England and Germany wipe away the tears as they play for pride and third place at the Women’s World Cup in Edmonton’s Commonwealth Stadium on Saturday.

It was not the final game either had dreamt of but after a month of gruelling football and an emotional rollercoaster ride to the semi-finals both sides are determined to finish on a high.

A 92nd-minute own-goal from Notts County defender Laura Bassett ended England’s fairytale run to their first semi-finals with a 2-1 loss to defending champions Japan.

It brought back memories of Italia ’90 when Paul Gascoigne cried his way into English hearts in their last semi-final in the men’s tournament, then losing on penalties to West Germany.

That time England finished fourth, but this time the women’s team are determined to go home with a medal.

“I think we can hold our heads high and we have to pick ourselves up to go and play against Germany,” England captain Steph Houghton said.

“There’s a group of girls that give everything for the jersey and we have to take that into the game on Saturday. We want to finish third if we can.”

England midfielder Fara Williams told FIFA.com: “We need to give one more big performance against the Germans. It will need to be a class performance.”

Bassett was not alone in her tears.

It had been a dream tournament for Germany’s Celia Sasic until the hour mark into a semi-final against the United States in Montreal on Tuesday.

The tournament’s top scorer was riding high with six goals so far in the tournament, including two penalties against France in the quarter-finals.

But she missed from the spot minutes before the United States opened with a penalty in a 2-0 win which ended Germany’s bid for a record third title after 2003 and 2007.

Sasic has since been named on the eight-woman short-list for the Golden Ball award for the tournament’s top player along with England’s Lucy Bronze and both will be hoping to leave a lasting impression.

Germany unbeaten in seven games

The German camp also refused to blame Sasic’s penalty miss for the defeat.

“Celia will have gotten over it by Saturday, there are always ups and downs in sport,” said coach Silvia Neid.

“The English girls have shown during the tournament that they are a good team,” said centre-back Annike Krahn.

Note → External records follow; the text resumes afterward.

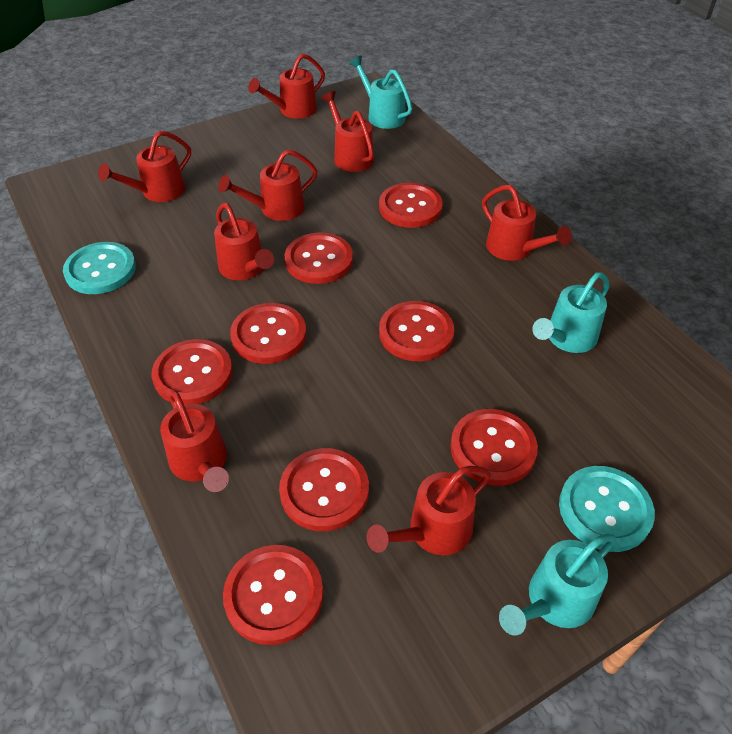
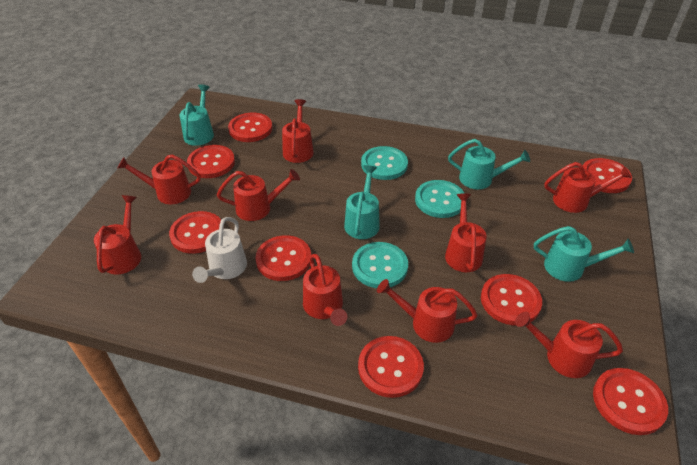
red watering can: 8 -> 9
turquoise button: 2 -> 3
turquoise watering can: 3 -> 4
white watering can: 0 -> 1

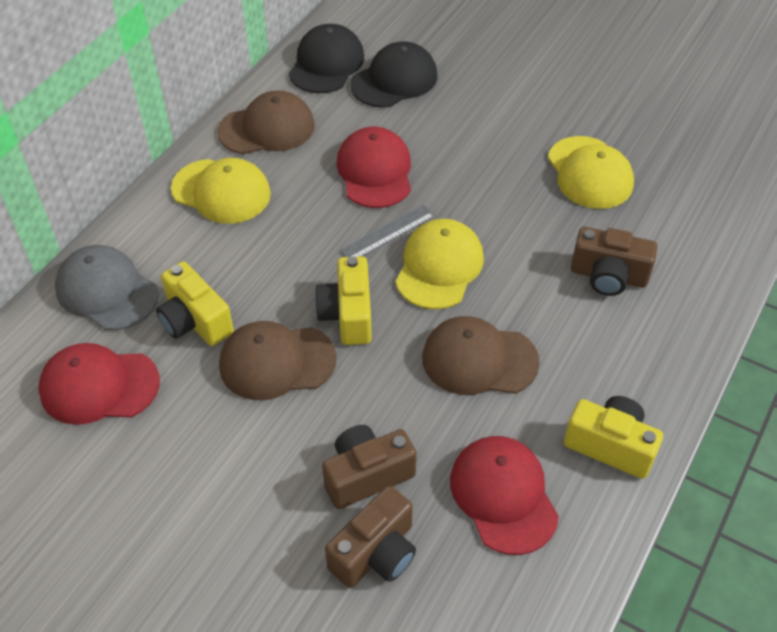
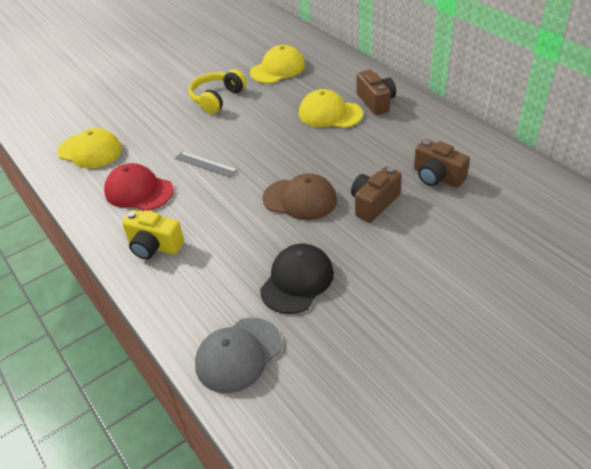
black cap: 2 -> 1
brown cap: 3 -> 1
red cap: 3 -> 1
yellow camera: 3 -> 1
yellow headphones: 0 -> 1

“They were unlucky to lose in injury time to the defending champions, but despite the defeat they’ll be confident.

“We are taking the disappointment and blame for the defeat together,” added midfielder Melanie Leupolz.

World number one team Germany are unbeaten in seven games played against England, most recently a 3-0 win on front of record 45,619 crowd at Wembley last November.

Neid will be overseeing her 17th World Cup match, making her the second most experienced coach in the tournament after Norway’s Even Pellerud’s 25 games.

It will also be Neid’s last World Cup game as she will be stepping down after the Olympics in Rio next year.

Champions Japan play former two-time winners the United States in the final in Vancouver’s BC Place Stadium on Sunday.